Before long he’s observing himself and M looking at the place for the first time. So, yes, he’s the ghost the heard that night; he’s the one who made the piano noise. Before long, there’s another ghost there—him—and I worried. Oh no, is this going to be like Sorcerer’s Apprentice? Like Nietzsche’s Eternal Recurrence? A room full of ghosts? And does his younger ghost-self see his older ghost-self? He doesn’t seem to, and he (and we) didn’t see anything the first go-round. Odd, because ghosts do see each other. Early on, C saw one across the way, and once the houses were leveled she declared, silently, via subtitles, “I guess they’re never coming back” and dropped out of existence. The sheet just crumpled, empty. That’s how ghosts go.
That's how C goes, too. In the second go-round, he finally pries her note from the doorframe crack, opens it, and drops out of existence.
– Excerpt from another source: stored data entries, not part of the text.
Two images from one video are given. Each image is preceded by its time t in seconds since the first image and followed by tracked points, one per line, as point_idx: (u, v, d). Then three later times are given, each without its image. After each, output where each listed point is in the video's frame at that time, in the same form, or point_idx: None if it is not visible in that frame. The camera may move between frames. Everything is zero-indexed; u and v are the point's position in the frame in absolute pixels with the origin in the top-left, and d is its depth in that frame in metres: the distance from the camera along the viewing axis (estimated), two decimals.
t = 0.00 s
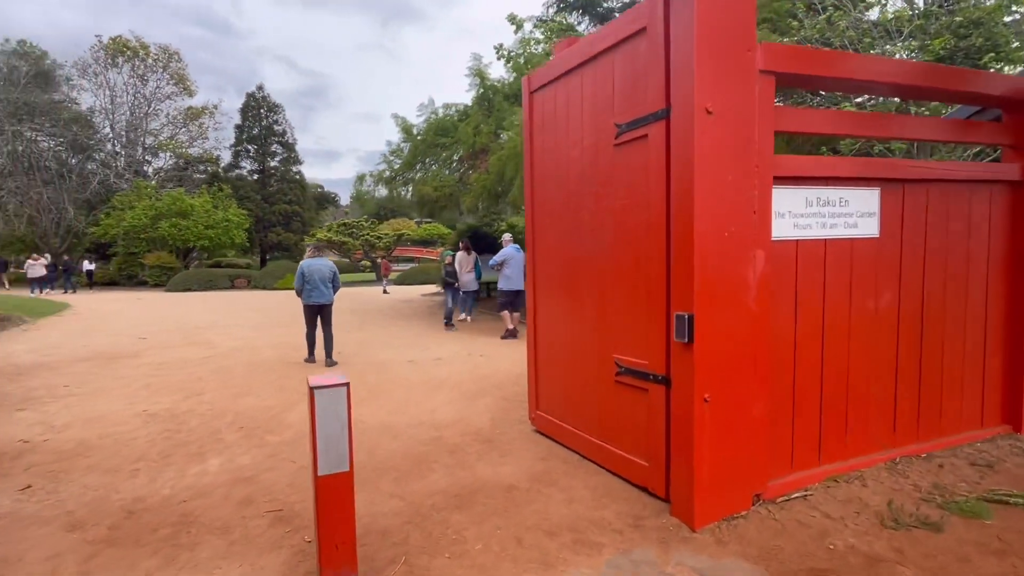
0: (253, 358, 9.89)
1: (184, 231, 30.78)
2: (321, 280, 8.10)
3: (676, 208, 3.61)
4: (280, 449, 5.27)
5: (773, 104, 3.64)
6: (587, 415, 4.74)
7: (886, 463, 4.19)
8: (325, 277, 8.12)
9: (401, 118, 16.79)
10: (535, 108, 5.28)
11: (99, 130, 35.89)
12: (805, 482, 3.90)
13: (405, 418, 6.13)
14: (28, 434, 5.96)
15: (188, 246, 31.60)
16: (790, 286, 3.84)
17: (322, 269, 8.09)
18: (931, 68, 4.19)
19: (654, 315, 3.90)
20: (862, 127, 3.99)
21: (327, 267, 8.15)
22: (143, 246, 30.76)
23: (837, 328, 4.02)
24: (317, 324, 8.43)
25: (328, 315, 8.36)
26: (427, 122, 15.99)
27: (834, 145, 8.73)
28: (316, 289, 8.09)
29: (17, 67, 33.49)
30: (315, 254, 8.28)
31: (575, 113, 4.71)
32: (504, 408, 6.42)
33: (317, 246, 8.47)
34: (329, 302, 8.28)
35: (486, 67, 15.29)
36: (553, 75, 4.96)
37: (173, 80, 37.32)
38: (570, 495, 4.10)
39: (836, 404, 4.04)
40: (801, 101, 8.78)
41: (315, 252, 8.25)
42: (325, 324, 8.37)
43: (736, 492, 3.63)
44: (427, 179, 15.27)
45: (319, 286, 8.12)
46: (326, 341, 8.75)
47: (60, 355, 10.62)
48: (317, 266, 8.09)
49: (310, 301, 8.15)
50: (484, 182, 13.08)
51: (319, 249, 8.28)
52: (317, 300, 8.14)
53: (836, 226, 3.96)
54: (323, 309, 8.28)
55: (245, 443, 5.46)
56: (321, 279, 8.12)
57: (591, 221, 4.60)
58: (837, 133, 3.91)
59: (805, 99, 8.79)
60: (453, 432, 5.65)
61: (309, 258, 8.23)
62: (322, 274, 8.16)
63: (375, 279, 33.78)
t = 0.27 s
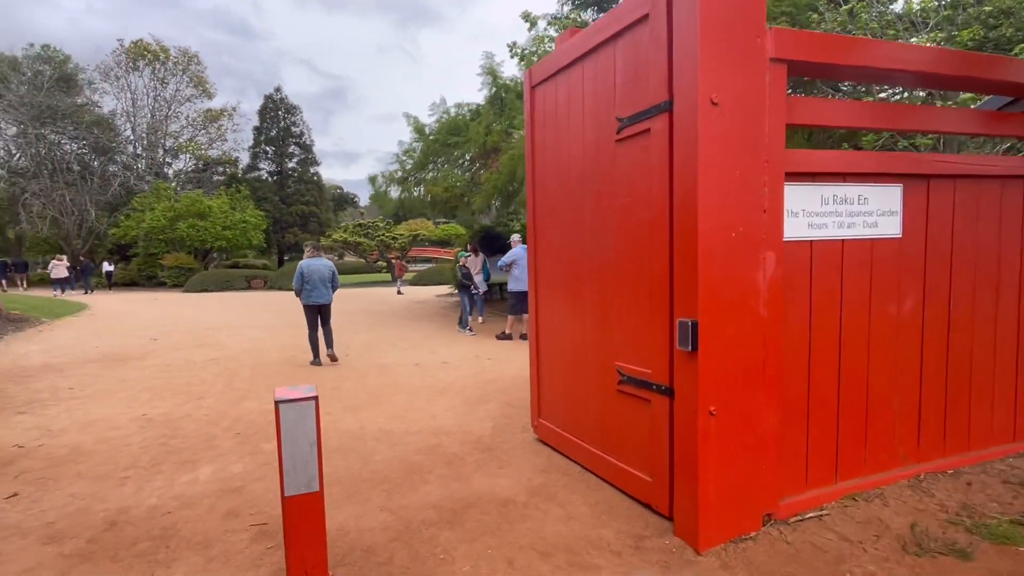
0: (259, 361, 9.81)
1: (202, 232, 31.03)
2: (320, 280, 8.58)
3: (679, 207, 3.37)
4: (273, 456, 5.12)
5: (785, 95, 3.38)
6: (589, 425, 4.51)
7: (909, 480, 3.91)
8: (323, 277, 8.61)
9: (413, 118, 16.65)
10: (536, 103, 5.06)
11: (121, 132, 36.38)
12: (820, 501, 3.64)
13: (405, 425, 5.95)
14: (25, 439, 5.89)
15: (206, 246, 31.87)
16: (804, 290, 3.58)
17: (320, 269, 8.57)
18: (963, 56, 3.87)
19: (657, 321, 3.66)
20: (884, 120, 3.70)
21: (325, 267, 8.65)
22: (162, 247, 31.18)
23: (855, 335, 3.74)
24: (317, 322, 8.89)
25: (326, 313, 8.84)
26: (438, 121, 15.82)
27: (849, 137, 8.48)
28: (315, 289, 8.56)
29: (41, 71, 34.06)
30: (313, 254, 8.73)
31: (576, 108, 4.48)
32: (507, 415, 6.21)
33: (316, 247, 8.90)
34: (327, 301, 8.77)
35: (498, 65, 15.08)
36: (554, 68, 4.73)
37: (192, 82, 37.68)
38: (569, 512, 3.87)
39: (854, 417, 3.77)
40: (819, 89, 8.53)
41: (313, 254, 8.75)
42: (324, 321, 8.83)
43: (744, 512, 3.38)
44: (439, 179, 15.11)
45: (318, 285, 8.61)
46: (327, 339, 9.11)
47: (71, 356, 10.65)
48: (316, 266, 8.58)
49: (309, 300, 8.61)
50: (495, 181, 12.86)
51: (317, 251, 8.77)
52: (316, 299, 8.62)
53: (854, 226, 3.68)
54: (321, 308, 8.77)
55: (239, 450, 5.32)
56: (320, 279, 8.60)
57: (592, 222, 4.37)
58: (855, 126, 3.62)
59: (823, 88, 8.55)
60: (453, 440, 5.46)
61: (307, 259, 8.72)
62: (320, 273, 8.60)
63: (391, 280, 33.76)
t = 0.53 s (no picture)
0: (264, 363, 9.68)
1: (219, 234, 31.22)
2: (325, 281, 8.75)
3: (681, 203, 3.11)
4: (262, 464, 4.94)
5: (797, 80, 3.10)
6: (589, 435, 4.26)
7: (935, 499, 3.60)
8: (328, 278, 8.81)
9: (424, 118, 16.51)
10: (536, 97, 4.83)
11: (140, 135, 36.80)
12: (837, 522, 3.35)
13: (402, 432, 5.73)
14: (16, 443, 5.77)
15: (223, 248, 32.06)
16: (819, 293, 3.29)
17: (325, 271, 8.75)
18: (993, 38, 3.56)
19: (659, 325, 3.40)
20: (906, 108, 3.40)
21: (329, 269, 8.85)
22: (179, 249, 31.42)
23: (875, 342, 3.45)
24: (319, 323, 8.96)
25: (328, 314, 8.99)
26: (449, 121, 15.61)
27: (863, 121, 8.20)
28: (320, 290, 8.70)
29: (63, 76, 34.55)
30: (317, 256, 8.91)
31: (575, 100, 4.23)
32: (508, 422, 5.97)
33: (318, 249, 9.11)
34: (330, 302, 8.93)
35: (509, 63, 14.87)
36: (553, 58, 4.49)
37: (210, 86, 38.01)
38: (565, 529, 3.62)
39: (874, 430, 3.48)
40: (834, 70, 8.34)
41: (316, 256, 8.91)
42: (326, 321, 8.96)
43: (753, 534, 3.11)
44: (449, 179, 14.94)
45: (322, 286, 8.77)
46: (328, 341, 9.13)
47: (78, 359, 10.62)
48: (320, 268, 8.74)
49: (313, 301, 8.71)
50: (505, 181, 12.64)
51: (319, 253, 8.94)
52: (320, 301, 8.76)
53: (873, 222, 3.39)
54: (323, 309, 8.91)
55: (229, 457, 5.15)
56: (325, 280, 8.77)
57: (593, 220, 4.12)
58: (875, 114, 3.33)
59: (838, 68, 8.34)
60: (450, 449, 5.23)
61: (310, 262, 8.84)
62: (324, 274, 8.79)
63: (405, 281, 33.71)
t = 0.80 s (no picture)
0: (266, 368, 9.57)
1: (234, 238, 31.40)
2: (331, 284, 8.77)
3: (675, 205, 2.88)
4: (247, 476, 4.77)
5: (801, 71, 2.86)
6: (583, 450, 4.04)
7: (954, 525, 3.33)
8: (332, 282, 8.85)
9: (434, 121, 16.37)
10: (530, 94, 4.62)
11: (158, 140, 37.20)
12: (846, 549, 3.10)
13: (395, 442, 5.54)
14: (5, 451, 5.67)
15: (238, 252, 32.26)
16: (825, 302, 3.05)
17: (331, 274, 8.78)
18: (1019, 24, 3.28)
19: (653, 335, 3.17)
20: (923, 101, 3.13)
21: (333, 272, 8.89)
22: (195, 252, 31.68)
23: (888, 355, 3.19)
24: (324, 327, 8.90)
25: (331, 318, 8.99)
26: (459, 123, 15.44)
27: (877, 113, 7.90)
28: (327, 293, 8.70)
29: (83, 82, 35.03)
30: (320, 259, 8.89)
31: (569, 96, 4.02)
32: (506, 432, 5.76)
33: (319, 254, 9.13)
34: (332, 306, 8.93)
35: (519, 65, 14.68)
36: (547, 54, 4.28)
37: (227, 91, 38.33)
38: (553, 552, 3.40)
39: (887, 449, 3.21)
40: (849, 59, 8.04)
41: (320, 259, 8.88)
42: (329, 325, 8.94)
43: (752, 563, 2.87)
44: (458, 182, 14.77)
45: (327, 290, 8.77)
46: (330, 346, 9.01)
47: (83, 362, 10.60)
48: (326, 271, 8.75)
49: (320, 305, 8.65)
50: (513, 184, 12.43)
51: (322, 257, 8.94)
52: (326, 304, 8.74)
53: (885, 224, 3.13)
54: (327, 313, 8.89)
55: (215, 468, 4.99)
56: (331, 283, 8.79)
57: (586, 223, 3.90)
58: (888, 107, 3.07)
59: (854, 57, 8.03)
60: (442, 461, 5.03)
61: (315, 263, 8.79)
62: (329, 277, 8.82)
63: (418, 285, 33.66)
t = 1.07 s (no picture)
0: (267, 374, 9.46)
1: (248, 242, 31.59)
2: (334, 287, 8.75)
3: (659, 203, 2.66)
4: (228, 486, 4.62)
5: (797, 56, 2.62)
6: (572, 463, 3.82)
7: (970, 551, 3.06)
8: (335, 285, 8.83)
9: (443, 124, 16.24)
10: (520, 89, 4.42)
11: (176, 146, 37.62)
12: None
13: (385, 452, 5.36)
14: None
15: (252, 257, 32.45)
16: (826, 308, 2.80)
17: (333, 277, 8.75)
18: None
19: (639, 344, 2.94)
20: (934, 90, 2.88)
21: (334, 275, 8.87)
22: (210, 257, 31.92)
23: (896, 366, 2.93)
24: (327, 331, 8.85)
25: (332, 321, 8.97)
26: (467, 126, 15.29)
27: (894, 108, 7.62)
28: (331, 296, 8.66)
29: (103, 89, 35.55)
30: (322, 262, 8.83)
31: (557, 90, 3.82)
32: (500, 442, 5.55)
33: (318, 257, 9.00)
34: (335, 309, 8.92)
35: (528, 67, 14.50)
36: (536, 46, 4.08)
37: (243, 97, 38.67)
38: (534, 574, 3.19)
39: (895, 469, 2.96)
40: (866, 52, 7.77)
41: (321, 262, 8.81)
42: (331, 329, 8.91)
43: None
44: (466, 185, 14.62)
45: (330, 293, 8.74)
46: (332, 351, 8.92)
47: (88, 366, 10.59)
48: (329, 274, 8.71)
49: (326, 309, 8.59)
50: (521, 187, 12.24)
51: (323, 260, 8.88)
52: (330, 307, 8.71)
53: (891, 223, 2.88)
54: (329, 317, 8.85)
55: (197, 477, 4.85)
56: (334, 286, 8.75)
57: (574, 224, 3.69)
58: (896, 97, 2.83)
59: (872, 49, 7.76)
60: (431, 472, 4.84)
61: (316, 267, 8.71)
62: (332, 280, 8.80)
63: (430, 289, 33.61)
Why does he stay? Immediately I assumed for her, but then I wondered if it wasn’t the house—that stupid, ugly clapboard. Or the spot? The land? The ending brings us back to the original supposition. It's a kind of continuation of “Ain’t Them Bodies Saints,” in which Casey kept catching up to Rooney. Jail couldn’t keep him from her. Now it's death. We never find out what the note says, but what it says isn't really important. What's important is that it frees him to die.
The movie’s moody and atmospheric, still and almost silent. Lowery’s a talented director. But he tried my patience too long in the beginning with those Hou Hsiao-hsien shots, and I grumbled through the rest of it. It’s twice as long as it should be. Ideally it should be 45 minutes but there’s no place for that kind of thing in our world anymore.